What should the nuclear cardiology laboratory do about this patient?

She is at high risk for developing adverse cardiac events in the short term as well as the long term. Apart from sending the printed test report, to avoid any delays in communication, the interpreting physician should immediately communicate personally by phone call with the referring physician regarding the test result. This was done in this case. Her antianginal medication was increased, and she was brought back to the hospital 1 day later for cardiac catheterization.

She underwent cardiac catheterization, which showed single-vessel coronary artery disease (CAD). There was smooth, 60% narrowing in the distal segment of the left anterior descending (LAD) coronary artery.

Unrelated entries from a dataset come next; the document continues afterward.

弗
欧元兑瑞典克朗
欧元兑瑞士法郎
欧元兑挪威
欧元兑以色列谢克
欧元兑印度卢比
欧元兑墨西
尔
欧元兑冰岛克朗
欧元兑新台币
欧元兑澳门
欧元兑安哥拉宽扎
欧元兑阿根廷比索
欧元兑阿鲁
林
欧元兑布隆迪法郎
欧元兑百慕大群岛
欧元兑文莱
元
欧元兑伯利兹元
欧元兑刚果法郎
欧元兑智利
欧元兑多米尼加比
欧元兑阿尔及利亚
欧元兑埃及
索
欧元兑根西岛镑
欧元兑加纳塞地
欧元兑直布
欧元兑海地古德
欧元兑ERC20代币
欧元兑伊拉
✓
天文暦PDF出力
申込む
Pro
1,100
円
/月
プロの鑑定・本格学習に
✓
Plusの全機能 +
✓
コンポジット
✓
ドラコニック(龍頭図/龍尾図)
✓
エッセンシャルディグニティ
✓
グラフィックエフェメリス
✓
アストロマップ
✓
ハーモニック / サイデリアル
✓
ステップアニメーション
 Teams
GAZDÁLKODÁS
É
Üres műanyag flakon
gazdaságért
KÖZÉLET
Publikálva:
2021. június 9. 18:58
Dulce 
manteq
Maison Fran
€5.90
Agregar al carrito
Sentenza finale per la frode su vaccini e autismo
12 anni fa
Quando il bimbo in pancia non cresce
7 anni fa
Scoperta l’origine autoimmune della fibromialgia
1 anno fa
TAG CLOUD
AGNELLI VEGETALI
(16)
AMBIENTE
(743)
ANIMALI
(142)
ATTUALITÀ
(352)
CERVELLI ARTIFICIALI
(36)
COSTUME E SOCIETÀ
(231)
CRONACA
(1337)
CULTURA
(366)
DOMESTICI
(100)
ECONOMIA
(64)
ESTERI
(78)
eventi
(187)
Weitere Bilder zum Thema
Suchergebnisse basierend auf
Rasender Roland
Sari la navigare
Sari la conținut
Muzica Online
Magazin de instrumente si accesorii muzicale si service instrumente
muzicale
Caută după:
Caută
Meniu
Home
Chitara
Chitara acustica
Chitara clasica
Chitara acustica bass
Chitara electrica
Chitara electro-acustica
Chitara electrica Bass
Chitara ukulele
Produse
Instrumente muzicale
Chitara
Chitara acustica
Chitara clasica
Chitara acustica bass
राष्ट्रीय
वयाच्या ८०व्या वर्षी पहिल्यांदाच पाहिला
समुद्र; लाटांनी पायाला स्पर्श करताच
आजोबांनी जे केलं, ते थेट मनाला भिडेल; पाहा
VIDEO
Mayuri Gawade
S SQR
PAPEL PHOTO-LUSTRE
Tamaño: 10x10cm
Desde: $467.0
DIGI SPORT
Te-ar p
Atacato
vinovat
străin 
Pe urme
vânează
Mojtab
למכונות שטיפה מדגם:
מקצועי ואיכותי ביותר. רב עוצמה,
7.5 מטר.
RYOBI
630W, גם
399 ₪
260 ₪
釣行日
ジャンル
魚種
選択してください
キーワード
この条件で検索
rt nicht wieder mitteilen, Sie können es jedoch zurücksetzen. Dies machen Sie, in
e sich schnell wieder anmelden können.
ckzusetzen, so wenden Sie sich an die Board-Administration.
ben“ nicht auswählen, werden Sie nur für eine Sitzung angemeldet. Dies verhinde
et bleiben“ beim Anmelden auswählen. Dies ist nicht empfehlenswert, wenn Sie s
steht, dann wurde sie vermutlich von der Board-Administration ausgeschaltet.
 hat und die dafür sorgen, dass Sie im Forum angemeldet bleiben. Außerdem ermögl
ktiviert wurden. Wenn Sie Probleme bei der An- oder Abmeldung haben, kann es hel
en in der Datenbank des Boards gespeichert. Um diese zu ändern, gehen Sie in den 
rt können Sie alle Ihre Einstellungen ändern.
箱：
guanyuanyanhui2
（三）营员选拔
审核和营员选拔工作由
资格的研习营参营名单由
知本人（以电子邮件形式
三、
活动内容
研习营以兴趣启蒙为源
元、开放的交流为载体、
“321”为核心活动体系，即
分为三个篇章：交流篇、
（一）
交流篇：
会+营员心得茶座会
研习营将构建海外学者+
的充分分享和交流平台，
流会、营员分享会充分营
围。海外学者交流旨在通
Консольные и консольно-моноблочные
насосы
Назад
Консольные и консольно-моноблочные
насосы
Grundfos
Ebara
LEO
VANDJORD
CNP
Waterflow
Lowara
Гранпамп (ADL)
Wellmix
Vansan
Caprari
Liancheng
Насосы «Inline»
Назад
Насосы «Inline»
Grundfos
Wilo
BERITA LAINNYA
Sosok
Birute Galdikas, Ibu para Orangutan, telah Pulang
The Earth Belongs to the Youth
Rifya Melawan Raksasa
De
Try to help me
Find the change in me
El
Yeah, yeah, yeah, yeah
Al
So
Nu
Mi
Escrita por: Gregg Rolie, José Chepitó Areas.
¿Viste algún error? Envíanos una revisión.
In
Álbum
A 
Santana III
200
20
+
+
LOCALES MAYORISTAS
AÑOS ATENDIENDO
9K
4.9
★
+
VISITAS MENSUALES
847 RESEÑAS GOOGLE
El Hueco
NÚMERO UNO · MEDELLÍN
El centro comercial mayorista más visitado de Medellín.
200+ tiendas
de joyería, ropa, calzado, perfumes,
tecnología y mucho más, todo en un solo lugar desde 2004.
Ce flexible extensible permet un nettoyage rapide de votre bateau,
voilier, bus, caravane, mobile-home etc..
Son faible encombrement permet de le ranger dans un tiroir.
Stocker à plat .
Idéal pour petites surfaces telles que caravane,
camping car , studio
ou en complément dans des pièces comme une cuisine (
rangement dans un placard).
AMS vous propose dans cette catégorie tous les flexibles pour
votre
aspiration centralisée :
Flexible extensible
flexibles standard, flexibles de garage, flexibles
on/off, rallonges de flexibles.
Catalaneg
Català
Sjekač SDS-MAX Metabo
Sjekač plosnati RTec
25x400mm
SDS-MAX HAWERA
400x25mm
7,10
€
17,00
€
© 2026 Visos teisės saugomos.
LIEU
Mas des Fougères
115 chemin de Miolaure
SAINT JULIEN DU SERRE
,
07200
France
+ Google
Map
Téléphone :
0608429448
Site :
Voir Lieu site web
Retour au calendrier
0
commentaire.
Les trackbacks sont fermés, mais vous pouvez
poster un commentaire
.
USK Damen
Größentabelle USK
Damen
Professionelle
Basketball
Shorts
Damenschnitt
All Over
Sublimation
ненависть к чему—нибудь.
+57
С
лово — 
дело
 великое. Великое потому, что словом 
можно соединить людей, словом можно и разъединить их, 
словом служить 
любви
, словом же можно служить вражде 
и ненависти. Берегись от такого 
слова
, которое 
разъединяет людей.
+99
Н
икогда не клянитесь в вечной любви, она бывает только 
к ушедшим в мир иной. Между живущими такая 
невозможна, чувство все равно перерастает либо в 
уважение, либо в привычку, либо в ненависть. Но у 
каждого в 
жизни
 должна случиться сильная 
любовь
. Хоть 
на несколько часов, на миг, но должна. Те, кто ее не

However, there was anterolateral wall akinesia that could not be explained by angiographic disease. Although angiographically noncritical, due to her symptoms of angina and evidence of inducible ischemia, intervention was undertaken with percutaneous transluminal coronary angioplasty (PTCA) and a drug-eluting stent.

If there is no prior evidence of ischemia, during catheterization, fractional flow reserve (FFR) can be used to guide intervention in noncritical intermediate coronary stenosis.